I claim no special expertise in the area of Copyright Law, but to this eye, YouTube's action, which closely follows its acquisition by Google, appears unquestionably lawful, and perhaps, comes surprisingly late in the day.

While I've thoroughly enjoyed the ease of access to these materials, I've often wondered why these videos were so readily available, without contest by the networks, on numerous blogs and video sites online.

In fact, Crooks and Liars has become one of the Internet's most influential blogs (and is generally my first stop in blog travels), precisely because the most timely of these materials are regularly to be found there. This is often a very good predictor of the news issues that are likely to catch fire in the mainstream press in the days ahead.

While this new video-sharing clampdown is reminiscent of the music industry's successful reign-in of Napster, there is in my view a substantive difference. The video materials that will now disappear clearly occupy a significant place in the public discourse about serious issues - we are not talking about dance tunes here, we are talking about video regarding major world developments as they happen.

Whether it was the Pacific tsunami, Hurricane Katrina or the more mundane breaking news and scandals du jour, video was almost instantly available online via blogs in recent years. We have been better informed as a result. This has led to greater governmental accountability, and in the case of the tsunami, a groundswell of public involvement and outpouring of finacial aid.

While I understand, of course, that Jon Stewart "news" videos do not equate with immediate reports of natural disasters and major news developments, it is now clear that all copyright-protected video is likely to have online distribution highly circumscribed, and that this effect will be seen almost immediately.

While recognizing the legitimate ownership claims of the networks, it is nonetheless undeniable that the marketplace of ideas will suffer from these enforcement actions.

Critical information will simply be harder to find, if not altogether impossible. But perhaps, more importantly, online video-sharing has allowed viewers a brief opportunity to decide which issues, interviews or commentaries should rise to the surface for a closer look.
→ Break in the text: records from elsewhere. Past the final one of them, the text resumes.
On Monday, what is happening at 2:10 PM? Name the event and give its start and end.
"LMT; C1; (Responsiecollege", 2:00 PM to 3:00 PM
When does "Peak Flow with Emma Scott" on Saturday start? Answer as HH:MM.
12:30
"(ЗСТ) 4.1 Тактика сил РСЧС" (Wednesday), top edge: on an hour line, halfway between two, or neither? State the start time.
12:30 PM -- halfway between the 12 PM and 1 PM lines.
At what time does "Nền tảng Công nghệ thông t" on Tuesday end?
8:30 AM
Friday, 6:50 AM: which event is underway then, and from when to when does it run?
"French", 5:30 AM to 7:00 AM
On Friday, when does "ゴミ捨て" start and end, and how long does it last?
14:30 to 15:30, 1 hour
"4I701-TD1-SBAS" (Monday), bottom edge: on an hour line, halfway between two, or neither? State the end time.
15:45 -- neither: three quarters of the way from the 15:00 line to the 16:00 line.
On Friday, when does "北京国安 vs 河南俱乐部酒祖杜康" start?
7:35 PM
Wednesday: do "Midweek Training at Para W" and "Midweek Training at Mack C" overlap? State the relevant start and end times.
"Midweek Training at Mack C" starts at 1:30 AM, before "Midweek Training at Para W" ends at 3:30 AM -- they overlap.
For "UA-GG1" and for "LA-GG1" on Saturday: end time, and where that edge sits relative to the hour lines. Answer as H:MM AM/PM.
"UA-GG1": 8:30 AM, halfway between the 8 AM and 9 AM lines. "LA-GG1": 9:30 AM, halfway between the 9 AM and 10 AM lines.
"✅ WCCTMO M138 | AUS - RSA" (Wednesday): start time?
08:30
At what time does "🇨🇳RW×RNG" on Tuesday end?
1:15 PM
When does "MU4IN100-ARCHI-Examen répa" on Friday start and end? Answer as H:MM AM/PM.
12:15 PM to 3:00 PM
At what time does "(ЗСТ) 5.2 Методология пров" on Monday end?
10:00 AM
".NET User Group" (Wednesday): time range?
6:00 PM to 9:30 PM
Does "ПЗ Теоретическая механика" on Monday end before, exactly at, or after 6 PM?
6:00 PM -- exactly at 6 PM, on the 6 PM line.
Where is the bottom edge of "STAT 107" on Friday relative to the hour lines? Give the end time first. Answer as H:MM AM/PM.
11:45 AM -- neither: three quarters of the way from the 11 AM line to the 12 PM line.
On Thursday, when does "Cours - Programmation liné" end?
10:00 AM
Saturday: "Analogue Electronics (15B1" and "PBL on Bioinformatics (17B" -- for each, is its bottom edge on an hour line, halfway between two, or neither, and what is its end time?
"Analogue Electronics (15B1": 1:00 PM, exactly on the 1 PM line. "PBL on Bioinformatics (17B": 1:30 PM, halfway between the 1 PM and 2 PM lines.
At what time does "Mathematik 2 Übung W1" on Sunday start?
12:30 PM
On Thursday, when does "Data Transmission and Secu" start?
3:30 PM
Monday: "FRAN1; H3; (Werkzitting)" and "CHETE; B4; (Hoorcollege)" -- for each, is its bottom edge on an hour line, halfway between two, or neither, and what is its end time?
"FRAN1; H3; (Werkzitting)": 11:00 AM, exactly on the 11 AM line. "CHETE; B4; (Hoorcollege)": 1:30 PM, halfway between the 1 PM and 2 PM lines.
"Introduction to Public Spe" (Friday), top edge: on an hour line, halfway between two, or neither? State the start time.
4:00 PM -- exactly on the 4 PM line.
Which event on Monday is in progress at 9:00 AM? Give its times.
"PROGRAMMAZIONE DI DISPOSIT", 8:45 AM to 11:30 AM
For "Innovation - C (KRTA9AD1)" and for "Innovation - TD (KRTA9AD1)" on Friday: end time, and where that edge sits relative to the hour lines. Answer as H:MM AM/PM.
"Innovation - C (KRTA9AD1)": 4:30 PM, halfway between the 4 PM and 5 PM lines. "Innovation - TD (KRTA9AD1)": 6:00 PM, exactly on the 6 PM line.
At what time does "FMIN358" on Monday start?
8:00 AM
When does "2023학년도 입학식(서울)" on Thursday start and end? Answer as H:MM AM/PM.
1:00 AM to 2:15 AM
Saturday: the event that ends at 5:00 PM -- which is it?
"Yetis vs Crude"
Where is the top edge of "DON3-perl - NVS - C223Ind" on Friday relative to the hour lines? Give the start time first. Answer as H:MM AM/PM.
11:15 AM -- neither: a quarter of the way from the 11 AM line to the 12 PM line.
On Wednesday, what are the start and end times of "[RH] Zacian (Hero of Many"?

This essentially have given rise to a populist sharing of that most important of editorial functions - framing the issues that are important - and has led to major democratization of the very process that decides which news matters (and which does not).

These actions, when considered in conjunction with a recent Japanese appellate court decision, holding that mere reproduction of news headlines is a copyright infringement, set the stage for a looming battle globally over the role private citizens will be permitted play in the online dissemination of information about public affairs.

Under Canadian copyright law, an exception to infringement claims is provided for "Fair Dealing."

This summary from the Canadian Intellectual Property Office (CIPO) describes the "thin line" between fair use and infringement, in the context of news reporting:

People such as critics, reviewers and researchers often quote works by other authors in articles books, and so on. Are they infringing copyright? Not necessarily. The Copyright Act provides that any "fair dealing" with a work for purposes of private study or research, or for criticism, review or news reporting is not infringement. However, in the case of criticism, review, or news reporting, the user is required to give the source and the author's, performer's, sound recording maker's or broadcaster's name, if known.

The line between fair dealing and infringement is a thin one. There are no guidelines that define the number of words or passages that can be used without permission from the author. Only the courts can rule whether fair dealing or infringement is involved...

We'll definitely be watching this issue as it emerges. There is a legitimate boundary to be drawn, but when it comes to sharing and distribution of public affairs video online, no sharing would be far too little.